Title : New probabilistic diagnostic aid tool for cardiac dynamics
Abstract:
Background: Probability theory and dynamical systems theory have been applied to cardiac dynamics, leading to the development of new methodologies that differentiate patients with normal medical diagnoses from those with chronic and acute conditions.
Materials: A total of 120 Holter monitor recordings, each lasting 21 hours, were analysed from patients aged over 21. Three prototype cases were selected, corresponding to normal, chronic, and acute diagnoses. An induction process was carried out to develop a general probability space using repetition ranges of 1001–2000 and 2001–3000 in heart rate data. The probability for each range was calculated, and the results of the most frequent probabilities were summed.
Method: A blind study was conducted using the remaining Holter records. Diagnostic outcomes were concealed, but cardiac dynamics were made available. The same methodology used on the prototypes was applied to the blind study data. The probability results from the blind study were then compared with those from the prototypes, and their agreement was confirmed through statistical analysis, including sensitivity, specificity, and kappa coefficient.

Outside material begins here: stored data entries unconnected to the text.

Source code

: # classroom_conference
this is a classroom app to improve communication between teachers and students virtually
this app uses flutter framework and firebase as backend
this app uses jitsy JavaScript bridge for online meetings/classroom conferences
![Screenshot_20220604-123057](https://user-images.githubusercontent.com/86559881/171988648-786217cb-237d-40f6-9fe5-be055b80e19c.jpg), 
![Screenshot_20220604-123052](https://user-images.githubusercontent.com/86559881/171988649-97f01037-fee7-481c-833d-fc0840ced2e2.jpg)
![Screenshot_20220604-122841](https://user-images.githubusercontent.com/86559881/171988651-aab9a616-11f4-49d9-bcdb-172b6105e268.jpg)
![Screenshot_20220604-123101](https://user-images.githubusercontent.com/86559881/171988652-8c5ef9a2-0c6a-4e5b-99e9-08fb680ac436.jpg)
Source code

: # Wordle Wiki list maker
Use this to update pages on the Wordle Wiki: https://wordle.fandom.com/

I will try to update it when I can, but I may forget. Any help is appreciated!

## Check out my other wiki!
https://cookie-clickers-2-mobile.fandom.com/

Results: In normal dynamics, repetition ranges from 1001 to 2000 varied between 14 and 11, and from 2001 to 3000 between 3 and 0. In chronic dynamics, repetitions ranged from 31 to 21 (1001–2000) and from 14 to 10 (2001–3000). In acute dynamics, the 1001–2000 range varied between 11 and 9, and the 2001–3000 range from 6 to 3. The probability loads for normal dynamics in the 1001–2000 range were between 0.46 and 0.35, and in the 2001–3000 range between 1 and 0. For chronic cases, probabilities in the 1001–2000 range were between 0.48 and 0.35, and between 0.7 and 0.54 in the 2001–3000 range. For acute cases, the 1001–2000 range showed probabilities between 0.6 and 0.5, and the 2001–3000 range between 0.75 and 0.46. The probability loads in the 1001–2000 frequency range were between 55 and 95 for normal cases, 65 and 105 for chronic, and 75 and 100 for acute. In the 2001–3000 range, loads varied from 65 to 95 (normal), 65 to 85 (chronic), and 80 to 100 (acute). The statistical analysis showed a sensitivity, specificity, and kappa coefficient of 1.
Conclusions: A clinical diagnostic support tool was developed, capable of distinguishing between normal, chronic, and acute states based on the probabilistic load of heart rate frequencies, with clinical applicability.